The site’s nameplate capacity is 358 thousand metric tons per annum, but will be operating at around 268.5 thousand metric tons per annum once the cuts are complete. The site’s 408 pots have been operating at about 95 percent capacity up to now.
Alcoa said the instability and other hurdles in producing rodded anodes confronting Portland Aluminium are the reason for the drawdown. The anodes connect the smelting pots with an electrical source, which starts the smelting reaction.
Bill Oplinger, Executive Vice President and Chief Operations Officer, said in a press release that the plant’s main responsibility now is a safe shutdown.
“Our teams are focused on safely taking the production offline and working to restore stability across the facility. Completing this task in a controlled fashion is our priority as we work to improve operations.”
Portland Aluminium is a collaboration among Alcoa of Australia Limited (55 percent), CITIC Nominees Pty Ltd (22.5 percent), and Marubeni Aluminium Australia Pty Ltd (22.5 percent).

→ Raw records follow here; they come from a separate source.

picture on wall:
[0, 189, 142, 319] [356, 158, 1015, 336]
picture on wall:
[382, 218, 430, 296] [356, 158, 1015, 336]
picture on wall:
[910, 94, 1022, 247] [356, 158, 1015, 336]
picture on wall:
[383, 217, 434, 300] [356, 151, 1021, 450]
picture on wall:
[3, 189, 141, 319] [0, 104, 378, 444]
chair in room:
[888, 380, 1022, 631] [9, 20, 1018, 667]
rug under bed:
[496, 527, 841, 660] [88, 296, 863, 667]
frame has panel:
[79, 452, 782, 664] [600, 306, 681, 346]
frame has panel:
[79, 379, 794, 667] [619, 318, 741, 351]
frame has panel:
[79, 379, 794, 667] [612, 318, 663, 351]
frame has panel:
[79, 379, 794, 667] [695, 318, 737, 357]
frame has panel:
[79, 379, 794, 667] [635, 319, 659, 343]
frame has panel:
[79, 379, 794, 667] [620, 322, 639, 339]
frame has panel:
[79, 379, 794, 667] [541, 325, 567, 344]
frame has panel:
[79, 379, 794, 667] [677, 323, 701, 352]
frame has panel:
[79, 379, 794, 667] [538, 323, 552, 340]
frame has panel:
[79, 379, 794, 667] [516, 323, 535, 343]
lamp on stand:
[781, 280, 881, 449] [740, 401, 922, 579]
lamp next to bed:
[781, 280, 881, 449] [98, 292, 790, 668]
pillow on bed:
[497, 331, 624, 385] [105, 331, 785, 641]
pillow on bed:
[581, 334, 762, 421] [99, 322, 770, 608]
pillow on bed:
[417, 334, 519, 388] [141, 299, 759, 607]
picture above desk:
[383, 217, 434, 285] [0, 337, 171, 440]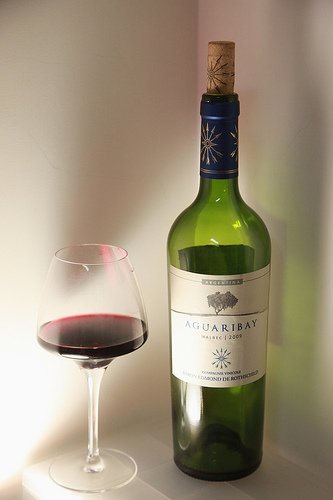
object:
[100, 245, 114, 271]
lipstick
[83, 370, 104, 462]
stem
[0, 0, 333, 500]
close-up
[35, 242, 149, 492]
empty glass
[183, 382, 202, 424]
reflection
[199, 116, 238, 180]
label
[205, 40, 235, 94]
cork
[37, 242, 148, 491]
glass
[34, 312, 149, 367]
wine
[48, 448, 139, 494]
base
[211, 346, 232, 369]
gold star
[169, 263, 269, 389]
label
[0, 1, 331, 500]
background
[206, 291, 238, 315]
logo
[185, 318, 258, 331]
manufacturer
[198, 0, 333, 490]
wall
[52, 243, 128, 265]
glass rim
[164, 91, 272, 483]
bottle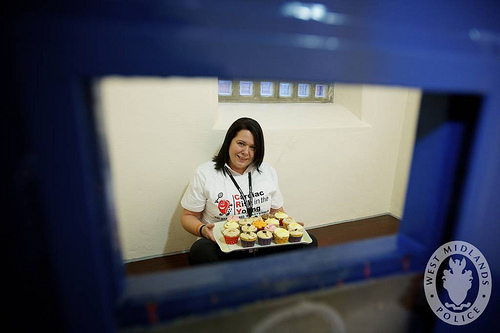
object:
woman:
[179, 116, 320, 267]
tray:
[210, 212, 314, 254]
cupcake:
[221, 228, 240, 244]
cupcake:
[271, 226, 290, 242]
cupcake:
[239, 223, 257, 232]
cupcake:
[273, 209, 288, 218]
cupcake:
[255, 228, 273, 246]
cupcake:
[287, 228, 305, 243]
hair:
[210, 116, 268, 177]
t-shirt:
[180, 158, 287, 232]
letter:
[234, 194, 240, 200]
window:
[87, 57, 500, 302]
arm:
[179, 165, 205, 236]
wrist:
[198, 220, 206, 239]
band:
[199, 222, 221, 239]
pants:
[183, 228, 329, 268]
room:
[90, 75, 424, 279]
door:
[328, 270, 412, 331]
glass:
[120, 204, 166, 231]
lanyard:
[225, 164, 256, 216]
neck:
[228, 161, 253, 173]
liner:
[260, 238, 269, 243]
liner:
[294, 237, 300, 240]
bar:
[232, 82, 240, 93]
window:
[217, 80, 339, 105]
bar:
[309, 84, 315, 97]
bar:
[292, 82, 298, 98]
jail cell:
[319, 141, 398, 243]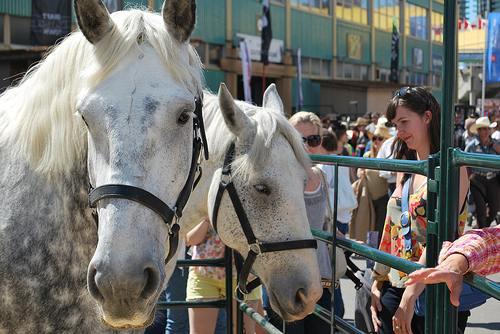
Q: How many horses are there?
A: Two.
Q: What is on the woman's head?
A: Glasses.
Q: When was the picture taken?
A: Daytime.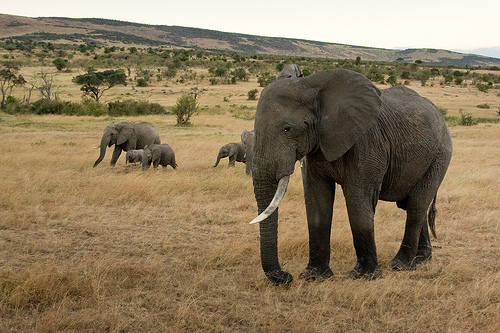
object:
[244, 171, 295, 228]
left tusk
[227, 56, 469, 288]
elephant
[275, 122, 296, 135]
left eye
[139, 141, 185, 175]
elephant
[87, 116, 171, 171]
adult elephant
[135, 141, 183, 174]
younger elephants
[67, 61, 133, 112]
trees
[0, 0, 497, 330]
savannah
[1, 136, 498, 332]
grass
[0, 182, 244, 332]
patch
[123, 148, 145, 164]
baby elephant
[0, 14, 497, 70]
hillside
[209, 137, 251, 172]
small elephants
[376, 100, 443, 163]
wrinkles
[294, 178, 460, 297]
four legs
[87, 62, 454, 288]
six elephants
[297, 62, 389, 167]
ears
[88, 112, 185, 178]
three elphants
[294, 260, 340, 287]
foot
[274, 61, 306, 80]
right ear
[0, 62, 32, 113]
tall tree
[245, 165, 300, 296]
trunk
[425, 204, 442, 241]
hair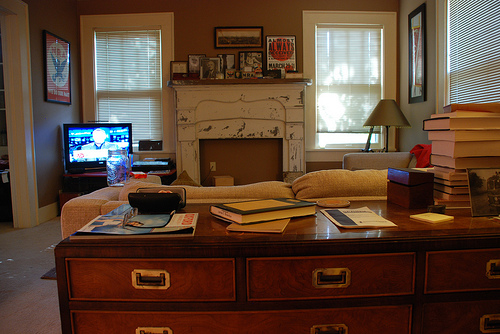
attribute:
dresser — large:
[55, 201, 498, 330]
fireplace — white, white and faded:
[171, 77, 311, 193]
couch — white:
[55, 168, 394, 241]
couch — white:
[61, 168, 434, 240]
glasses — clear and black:
[116, 205, 183, 229]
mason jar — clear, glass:
[104, 143, 135, 188]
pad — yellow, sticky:
[408, 201, 449, 219]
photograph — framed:
[212, 25, 268, 51]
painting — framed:
[386, 5, 436, 108]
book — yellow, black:
[222, 187, 346, 227]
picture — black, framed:
[393, 13, 443, 112]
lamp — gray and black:
[361, 98, 412, 152]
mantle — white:
[170, 70, 319, 198]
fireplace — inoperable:
[199, 138, 281, 187]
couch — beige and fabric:
[52, 158, 442, 265]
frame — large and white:
[86, 72, 178, 118]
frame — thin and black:
[42, 99, 59, 175]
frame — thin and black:
[256, 53, 299, 106]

Alcoa of Australia Limited is itself a joint venture, owned by Alcoa Corporation (60 percent) and Alumina Limited (40 percent).
Earlier this year Alcoa’s wholly-owned alumina operations at Kwinana cut production by 30 percent as a result of a lack of natural gas supply to the plant.
CORRECTION: a previous version of this article indicated that production would be cut by 75 percent instead of to 75 percent. We apologize for the error.